“North Dakota is really cold!!!”
That is what almost every person told me when they heard I would be at the University of North Dakota for my year of internship. I would then smugly tell each person that my first year of graduate school had been in Boston during the coldest winter the city had experienced in 27 years. So, I could obviously handle it. I was SO WRONG. There isn’t an adequate word for how cold it is in North Dakota. Sorry to everyone for the smugness.
My year in ND was difficult and not just because of the weather, though that was part of it. I had to learn to use my voice in situations that were truly painful. Additionally, the culture was so different than the one in which I was raised. I was often lonely and scared. It was a hard year. It was also a precious year. I gained a lifelong friend who honors me with her presence and trust. I had fellow interns who walked kindly with me. Some counseling center staff were kind and gave me foundational components for the way I do therapy. One was the woman who was in charge of our intern program, Rhandi. I can still remember what it felt like to sit in her office. The light filtered through the windows filling the space with warmth. She had this way of sitting with my questions and engaging with me so that I was both fully accepted and equally challenged. My time with her was a gift.

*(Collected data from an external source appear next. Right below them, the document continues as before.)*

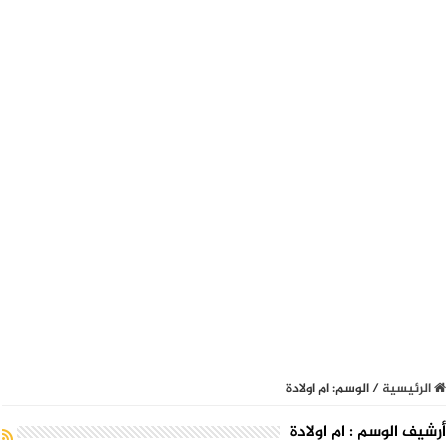
الرئيسية
/
الوسم:
ام اولادة
أرشيف الوسم :
ام اولادة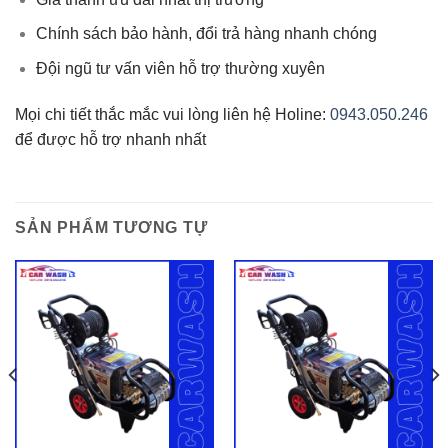
Chính sách bảo hành, đổi trả hàng nhanh chóng
Đội ngũ tư vấn viên hỗ trợ thường xuyên
Mọi chi tiết thắc mắc vui lòng liên hệ Holine:
0943.050.246
để được hỗ trợ nhanh nhất
SẢN PHẨM TƯƠNG TỰ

Often we, the interns, would have trainings or meetings with different people. One day, a staff member named Jim Murphy was providing the training. He was the center’s expert on addiction. Students LOVED him. He, like Rhandi, had this ability to fully accept someone and challenge them simultaneously. That day, I was worn out and less than thrilled about our time with Jim. My internal thoughts went something like this: “Why do I need to learn about addiction? I am not going to work with addicts.” (Please insert cackling laughter here. Spoiler alert: We are all a little bit addcit-y.) Then, Jim walked to the board and drew “The Two Sides of the Street.”
And, as I looked at that drawing, my life as a person and as a therapist changed. I am not being dramatic. My brain lit up and I had a picture for the work I had been doing. He described life and the internal work of therapy in a way that changed almost everything for me.
The description that I give of this drawing goes something like this. There are two sides to the street. Your side and the other person’s side. On your side are your thoughts, feelings and behaviors. On his/her side are his/her thoughts, feelings and behaviors. You are not responsible or in charge or their side of the street. You are responsible and in charge of yours. The other person is not responsible or in charge of your side of the street. They are responsible and in charge of theirs. You have complete responsibility for your thoughts, your feelings and your behaviors. (Note: This is outside of abuse or victim situations. When somebody else has taken your choices, this does not apply. Do NOT apply this to true abuse and victim situations.)
I am betting up until this point you have all been nodding your heads in agreement. You think we are on the same page. The following statement is where most people start to get a little bit prickly and don’t quite agree anymore. People, outside of abuse/victim situations, cannot MAKE you feel. I repeat: other people cannot make you feel. They can communicate mean or even hateful things to you. They can be passive aggressive toward you. They can lie to your face. You will understandably have a lot of feelings about what they are saying or how they are treating you. But, they cannot MAKE you feel. Your feelings are your responsibility. Though that may feel scary or painful, this truth can be a huge foundational component of your healing process.
For this week, I would like for y’all to sit with this drawing and what you think and feel about this part of the description. It’s can be a lot to start to process. In our next post(s), I will write more about the drawing, how it applies to children, what else it can teach us, and how it can be used to understand codependency. However, for now, just sit with the drawing and the description. There is definitely more to come.
I want to end this post on a personal note. When I first thought about writing this post, I could not for the life of me remember Jim’s last name. So, I went to google to find it. In doing so, I found out that Jim died this past July. Eyes full of tears as I read the article. It has been 10 and a half years since my internship. I wish I had written him. I wish I had made that effort to reach out and thank him. To tell him that now, as I am in full time private practice, that I draw this drawing every week. Jim – thank you. You changed my life and the way I help others heal. You were so kind to me. Thank you for all that you did, how you lived and all the lives you changed. You were a light in the darkness.